[Pdns-users] RE: Recursion failing on certain records?

Darren Gamble darren.gamble at sjrb.ca
Wed Aug 23 15:55:06 UTC 2006


Hi Kirk,

> I think I maybe went a little too complicated on my explanation here,
and
> missed a couple semi-crucial details. We are *not* the authoritative
> servers
> for the two domains that are giving problems (acegroup.cc and
> hivelocity.net).

No, I understood this.  I had simply pointed out that when you said you
queried the "authoritative server", you were actually querying your
cache.  Note the "@localhost" in your query.  You should have queried
for the NS records for the domain, and directed your queries there.

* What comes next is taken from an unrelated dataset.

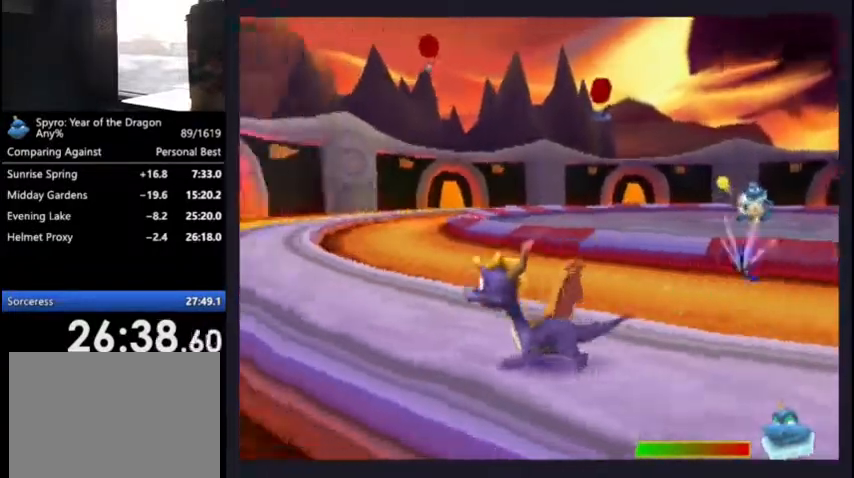
{"buttons": ["CROSS", "L2", "DPAD_UP", "DPAD_LEFT"], "left_stick": "center", "right_stick": "center", "button_events": [[67, "R2", "up"], [167, "DPAD_UP", "down"], [200, "DPAD_LEFT", "down"], [300, "L2", "down"], [467, "CROSS", "down"]]}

> Darren - you said that there was something in the configuration of
these
> two
> domains that would fail in pre-3.2.1 versions of the recursor. Can you
> give
> a bit more detail on that?

The whole explanation is a bit complicated, but basically because the
SLD servers have different NS records with different TTLs than the
authoritative servers, older pdns servers will mash the two record sets
together into a single name, with different TTLs.  This is verboten by
RFC, and causes a problem- it causes the record to change as names with
lower TTLs expire.  If this leaves with you with only NS record(s) that
don't respond- which is the issue here- then the recursor is not able to
look up names on that domain anymore.  This is also why the problem is
intermittent- when all of the records expire, the cache goes back up to
the SLD servers and the process starts over again.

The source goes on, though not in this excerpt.